*The input*.

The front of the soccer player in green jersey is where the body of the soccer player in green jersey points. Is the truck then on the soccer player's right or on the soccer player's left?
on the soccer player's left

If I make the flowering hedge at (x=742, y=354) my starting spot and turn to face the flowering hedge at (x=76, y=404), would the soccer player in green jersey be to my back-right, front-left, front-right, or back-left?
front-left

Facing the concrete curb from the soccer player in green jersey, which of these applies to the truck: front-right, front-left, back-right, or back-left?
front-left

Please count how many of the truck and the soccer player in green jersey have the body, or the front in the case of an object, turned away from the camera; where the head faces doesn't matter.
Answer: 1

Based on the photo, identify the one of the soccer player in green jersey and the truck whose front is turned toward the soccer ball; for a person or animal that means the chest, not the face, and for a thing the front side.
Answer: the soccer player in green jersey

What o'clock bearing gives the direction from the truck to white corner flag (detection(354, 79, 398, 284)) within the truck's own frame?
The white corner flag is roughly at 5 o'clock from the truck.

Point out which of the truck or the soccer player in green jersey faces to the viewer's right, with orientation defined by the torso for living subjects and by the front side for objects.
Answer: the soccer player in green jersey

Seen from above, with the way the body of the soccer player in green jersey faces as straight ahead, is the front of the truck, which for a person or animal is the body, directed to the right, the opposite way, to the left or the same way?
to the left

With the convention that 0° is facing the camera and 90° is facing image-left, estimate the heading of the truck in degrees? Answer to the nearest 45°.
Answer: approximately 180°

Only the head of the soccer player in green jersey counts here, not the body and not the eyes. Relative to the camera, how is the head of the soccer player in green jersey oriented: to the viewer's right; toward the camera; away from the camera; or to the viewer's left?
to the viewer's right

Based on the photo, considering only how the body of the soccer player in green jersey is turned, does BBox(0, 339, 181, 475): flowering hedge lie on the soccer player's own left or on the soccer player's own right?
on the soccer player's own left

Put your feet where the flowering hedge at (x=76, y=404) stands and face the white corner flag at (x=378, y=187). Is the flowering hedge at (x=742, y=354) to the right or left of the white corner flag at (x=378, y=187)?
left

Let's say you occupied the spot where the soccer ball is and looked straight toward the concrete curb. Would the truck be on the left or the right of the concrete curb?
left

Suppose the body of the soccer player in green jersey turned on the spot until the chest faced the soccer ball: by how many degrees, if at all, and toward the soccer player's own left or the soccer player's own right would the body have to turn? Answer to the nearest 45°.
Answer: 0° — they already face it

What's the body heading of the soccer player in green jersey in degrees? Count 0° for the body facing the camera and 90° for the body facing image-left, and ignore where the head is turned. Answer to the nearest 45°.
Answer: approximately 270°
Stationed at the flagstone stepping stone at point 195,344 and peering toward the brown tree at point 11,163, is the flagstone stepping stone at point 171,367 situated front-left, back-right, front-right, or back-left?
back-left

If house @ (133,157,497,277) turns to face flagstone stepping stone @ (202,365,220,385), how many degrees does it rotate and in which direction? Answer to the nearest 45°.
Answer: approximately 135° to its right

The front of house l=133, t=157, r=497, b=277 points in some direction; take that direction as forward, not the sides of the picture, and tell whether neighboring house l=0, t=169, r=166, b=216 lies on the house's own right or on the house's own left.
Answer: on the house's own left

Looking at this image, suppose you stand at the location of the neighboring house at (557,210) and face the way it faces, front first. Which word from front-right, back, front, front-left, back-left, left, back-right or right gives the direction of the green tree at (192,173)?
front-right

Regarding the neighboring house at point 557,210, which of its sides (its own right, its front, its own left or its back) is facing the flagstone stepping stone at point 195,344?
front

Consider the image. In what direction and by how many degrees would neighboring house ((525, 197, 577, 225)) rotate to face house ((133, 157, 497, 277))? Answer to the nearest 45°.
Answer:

*Work task*.
Output the material above exactly. Omit nothing.

*Task solution*.
The front of the soccer player in green jersey is where the body of the soccer player in green jersey points. Is the truck then on the soccer player's right or on the soccer player's left?
on the soccer player's left

If I make the flowering hedge at (x=742, y=354) my starting spot and turn to face the flowering hedge at (x=76, y=404), would the soccer player in green jersey be to my back-right, front-left, front-right, or back-left?
front-left

Facing the concrete curb from the soccer player in green jersey, which of these applies to the truck: front-right, front-left, back-right, or back-left?
front-left

Please count how many of the truck and the soccer player in green jersey have the body, or the front in the case of an object, turned away from the camera; where the head faces doesn't matter.
Answer: 1

Based on the photo, identify the one of the soccer player in green jersey and the truck whose front is turned toward the soccer ball; for a person or animal that means the chest, not the face, and for a thing the front side.
Answer: the soccer player in green jersey

What o'clock bearing gives the direction from the truck to white corner flag (detection(354, 79, 398, 284)) within the truck's own frame?
The white corner flag is roughly at 5 o'clock from the truck.

Point out which of the truck or the soccer player in green jersey faces to the viewer's right, with orientation defined by the torso for living subjects and by the front side for objects.
Answer: the soccer player in green jersey

Seen from above, with the way the body of the soccer player in green jersey faces as straight ahead, is the front of the truck, which for a person or animal is the body, directed to the right, the opposite way, to the left or the same way?
to the left

With the convention that 0° is facing the camera and 90° is facing image-left, estimate the heading of the truck in degrees? Answer to the nearest 45°.
Answer: approximately 180°

Only the head of the soccer player in green jersey counts here, not the body and not the eyes. Relative to the camera, how is the head of the soccer player in green jersey oriented: to the viewer's right; toward the camera; away from the camera; or to the viewer's left?
to the viewer's right

Based on the photo, considering only how the body of the soccer player in green jersey is turned, does BBox(0, 339, 181, 475): flowering hedge lie on the soccer player's own left or on the soccer player's own right?
on the soccer player's own left

Put your feet where the flowering hedge at (x=76, y=404) stands and face the white corner flag at (x=378, y=187). Is the flowering hedge at (x=742, y=354) to the right or left of the white corner flag at (x=378, y=187)?
left

Let's say you occupied the spot where the soccer ball is and looked straight toward the concrete curb. Would the truck be on the left or the right of the concrete curb?
left

Suppose the body of the soccer player in green jersey turned on the spot until the chest faced the soccer ball: by how many degrees, if at all, and toward the soccer player's own left or the soccer player's own right would the body have to turn? Answer to the nearest 45°.
Answer: 0° — they already face it

What's the body heading of the soccer player in green jersey in degrees? Count 0° for the body facing the camera and 90° for the body facing image-left, and ignore where the head is turned. Answer to the nearest 45°.
Answer: approximately 270°
Stationed at the flagstone stepping stone at point 195,344 and peering toward the brown tree at point 11,163, is the flagstone stepping stone at point 171,367 situated front-left, back-right, front-right, or back-left?
back-left

If house @ (133,157,497,277) turns to face flagstone stepping stone @ (202,365,220,385), how many degrees does it rotate and in which direction? Answer to the nearest 45°.
Answer: approximately 135° to its right

The front of house l=133, t=157, r=497, b=277 points in some direction; take that direction as forward, not the sides of the picture, and tell whether neighboring house l=0, t=169, r=166, b=216 lies on the house's own right or on the house's own left.
Answer: on the house's own left

Looking at this image, suppose you stand at the location of the neighboring house at (557,210) and face the way it faces, front first. Which word from front-right, back, front, front-left, back-left, left, back-right or right gives the direction of the green tree at (192,173)?
front-right

Regarding the neighboring house at point 557,210, which of its sides (its own right, its front, its own left or its back) is facing the flagstone stepping stone at point 195,344?
front

Consider the image. In what direction and by how many degrees would neighboring house ((525, 197, 577, 225)) rotate to face house ((133, 157, 497, 277))? Answer to the nearest 45°.
Answer:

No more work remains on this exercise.